WHAT IS REQUIRED | In the chemotherapy blog post below, copy the passage starting at "This chemo hangover" and ending at "of almost no-time.", swapping "limbo" for "haze".

DOCUMENT PASSAGE |

------------------------------------------------------------

I’ve had Chemo Round 2 and am now in its hangover period. Two lovely friends took care of me Thursday, with one taking me to chemo and another spending that night with me and taking me for my blood-count-boosting shot. This time I wasn’t as nervous for the chemo, so I could actually feel some of the effects as the meds were going in. Some wooziness and some stomach flips. Oh, and I made it over the blood count hurdle so that I could even have the chemo treatments. I’ve got to find a way to eat more protein even when I don’t have much appetite so that I can help out the blood counts. It’s a little more challenging since I’m not eating dairy and most meats don’t appeal to me.
Speaking of eating, I’m back to the yuck time when nothing sounds good and whatever I eat gives me indigestion. But maybe it will be like the last round when by Monday at least I could eat some foods other than soups and crackers and baked potatoes and grits and eggs. Bland foods, but plain chicken and cooked veggies along with the potatoes and soups and breakfast foods. Tea brewed with fresh ginger root hits the spot for me, and even did the night after treatment, so I’m glad I found that. I had to call my neighborhood grocery produce manager to get them to carry it, and he happily ordered it for me.
This chemo hangover period involves a lot of sitting and lying around, sometimes nauseated a little, sometimes not. And sleeping. And doing computerly things that don’t require much thinking. And mindless television. The days kind of run together and time seems to curl back over itself so that yesterday can seem long ago. I think that’s what illness time is usually like. A kind of limbo of almost no-time.
Oh, and I almost forgot. I got my head shaved after the chemo treatment on Thursday. They assured me at chemo that my hair would definitely be coming out soon, and I’d already had that happening a little, so I figured why not get it done all at once and not be dealing with the clumps falling out? Here it is. The elderly man over my shoulder said, “That fella over there is getting it all shaved off.” And then his stylist politely told him about my situation. I’m sure I’m going to get a lot of “fella” type comments, such as “Yes, sir?” when people wait on me, especially on my ball-cap days, but I hope to be able to smile and go on. So far the baldness doesn’t bother me. It’s nice and cool and easy. And I still have eyebrows and eyelashes, so I’m not so odd-looking as I will be when they fall out. I do have a kind of pointy head, but not as bad as I expected.
So here in my Chemo 2 hangover period, I’m hanging in there, making the best I can of being a breast cancer patient. It’s quite the journey. I’m learning more about myself and my resilience each day, and I’m getting to experience people’s compassion and caring each day, too. I get cards in the mail and notes tucked into my front door and lots and lots of Facebook well-wishes as well as phone calls and texts and surprise packages in the mail – lots of assurances that people care about me and are thinking of and praying for me. All in all, it’s a blessing. And I’m grateful for each of you and the ways in which you hold me up.

------------------------------------------------------------

Keypoint correspondence data:
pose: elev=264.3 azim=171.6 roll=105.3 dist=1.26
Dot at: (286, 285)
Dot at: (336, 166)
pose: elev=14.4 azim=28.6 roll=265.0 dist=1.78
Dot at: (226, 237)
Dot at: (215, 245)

------------------------------------------------------------

SOLVED EXERCISE |
This chemo hangover period involves a lot of sitting and lying around, sometimes nauseated a little, sometimes not. And sleeping. And doing computerly things that don’t require much thinking. And mindless television. The days kind of run together and time seems to curl back over itself so that yesterday can seem long ago. I think that’s what illness time is usually like. A kind of haze of almost no-time.